Scientists benefit from Young Designer garden
Discover how one of the gardens from the show has found a new lease of life in a science park
A garden created for the Young Designer competition at RHS Flower Show Tatton Park in 2018 has found a new home, providing a much-needed breakout area for employees of a science park.
The materials for Finding [urban] Nature, a silver-medal winning garden designed by Eds Higgins, have been used to create a space for researchers and scientists at BioCity in Nottingham, providing an outdoor area to enjoy during work hours.
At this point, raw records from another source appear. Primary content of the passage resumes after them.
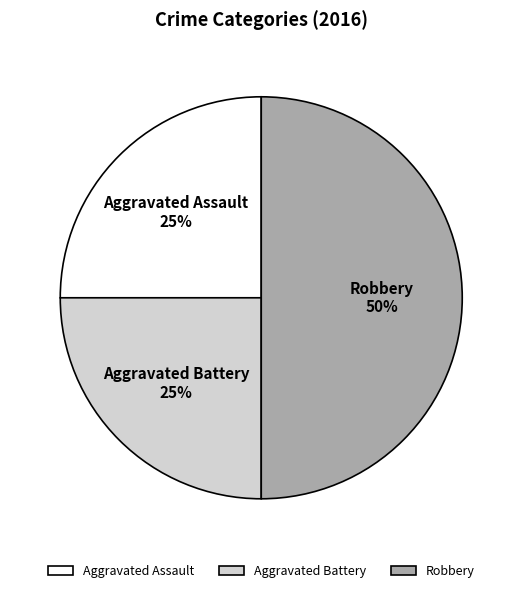

Is Aggravated Battery the majority of the pie?

No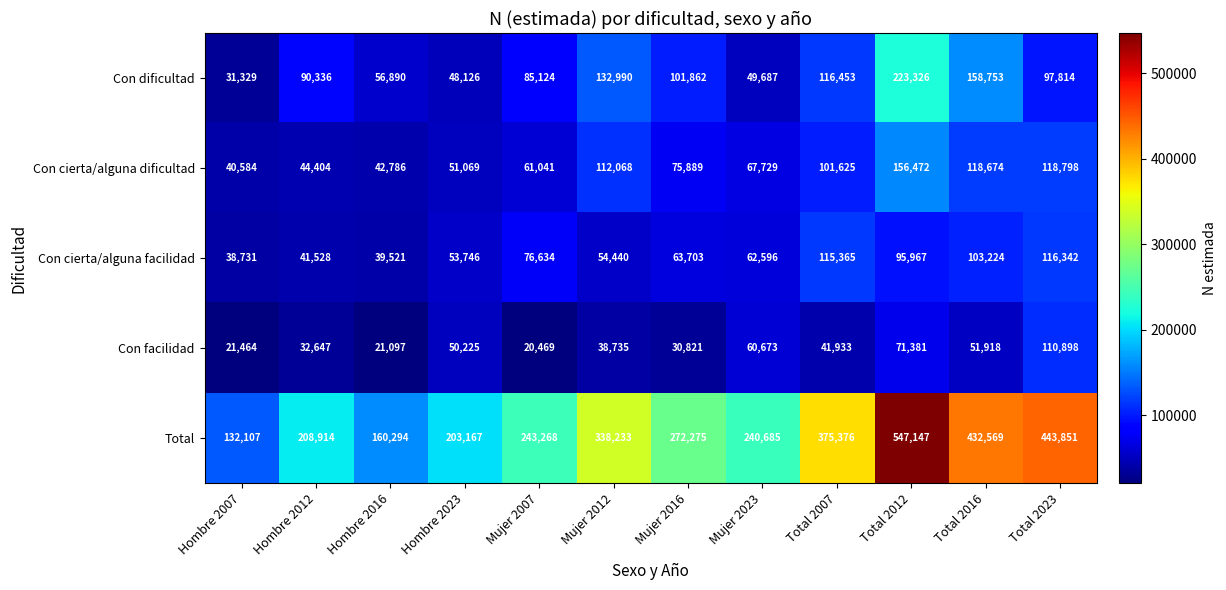

At which category is the sum across all series the highest?

Total 2012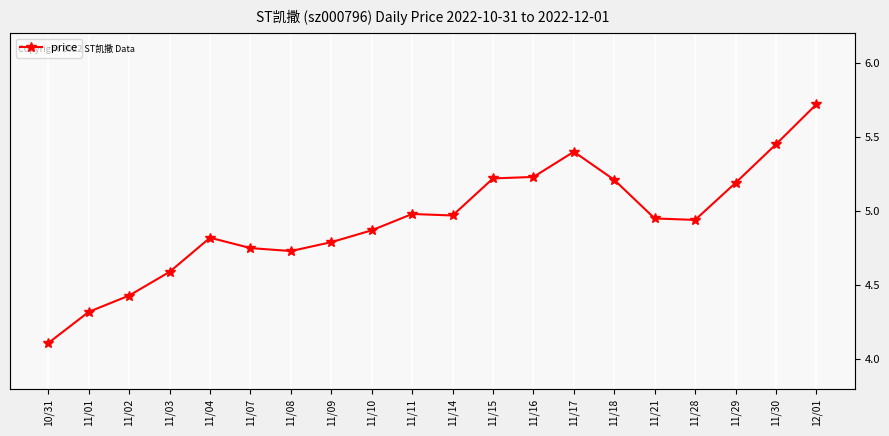

What position from the left is 11/30?

19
There's even space for meetings outside too.
“The garden is already being used and enjoyed, so hopefully by the end of spring 2019, it’ll be fully operational,” explains Eds. “There are a few additions still yet to go into the garden, such as a blackboard that can be used for brainstorming ideas in meetings.
“The garden I created at Tatton was inspired by a brownfield site that sits adjacent to the building at BioCity so it’s come full circle. The plants included in the garden are those that you’d expect to find in a brownfield site.”
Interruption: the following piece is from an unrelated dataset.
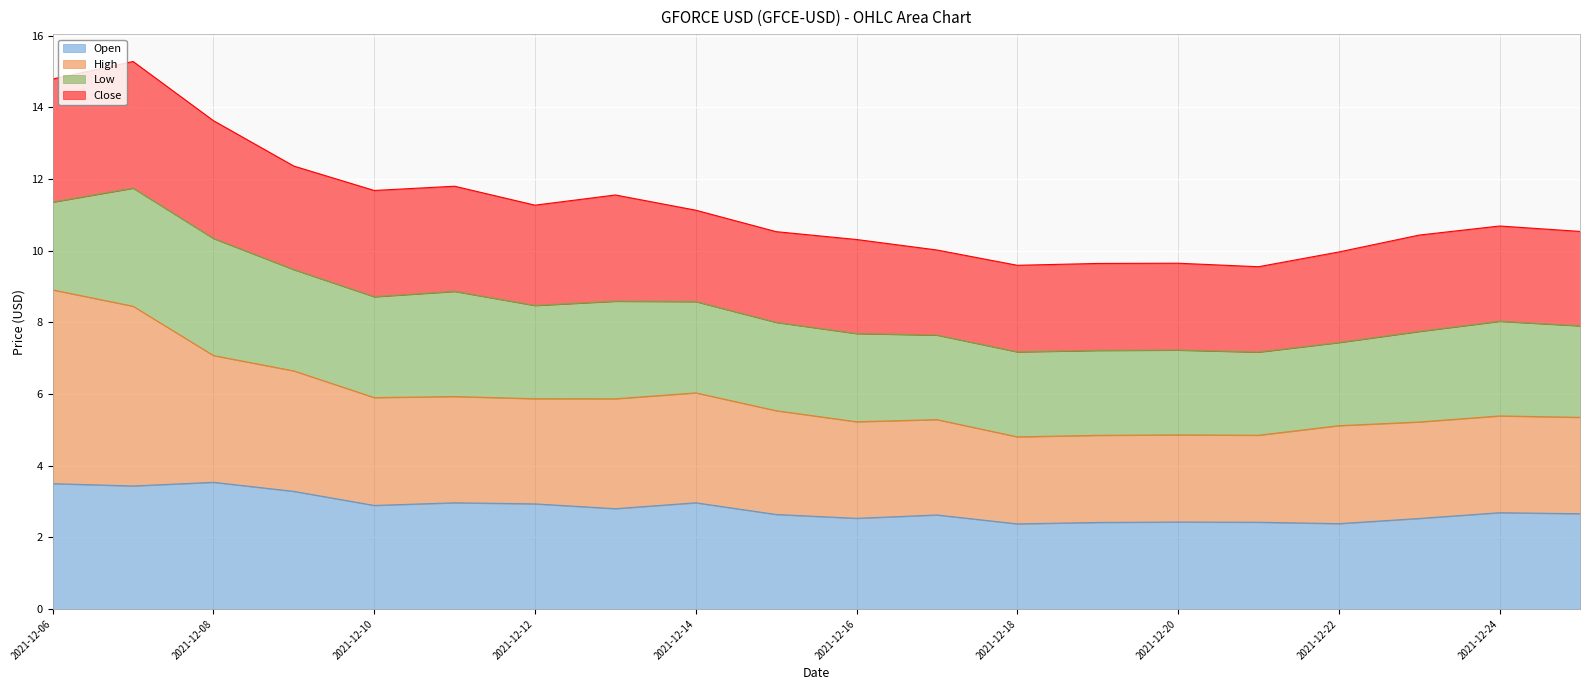

In High, how many points are higher than both neighbors (excluding endpoints)?

5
Claire Russell, Marketing and Communications Coordinator at BioCity, said: “It’s important that BioCity has outdoor break-out spaces on site and Eds’ unique design is ideal for our grounds. It is also fantastic that we are able to preserve our own piece of the Island site, particularly with an award-winning garden.”
Eds' design was part of the 10th anniversary of the Young Designer competition at RHS Flower Show Tatton Park in 2018, where he competed against four other designers in a bid to take the title. The level of competition was strong and it was designer Will Williams who took the Young Designer crown in 2018 with his creation, At One.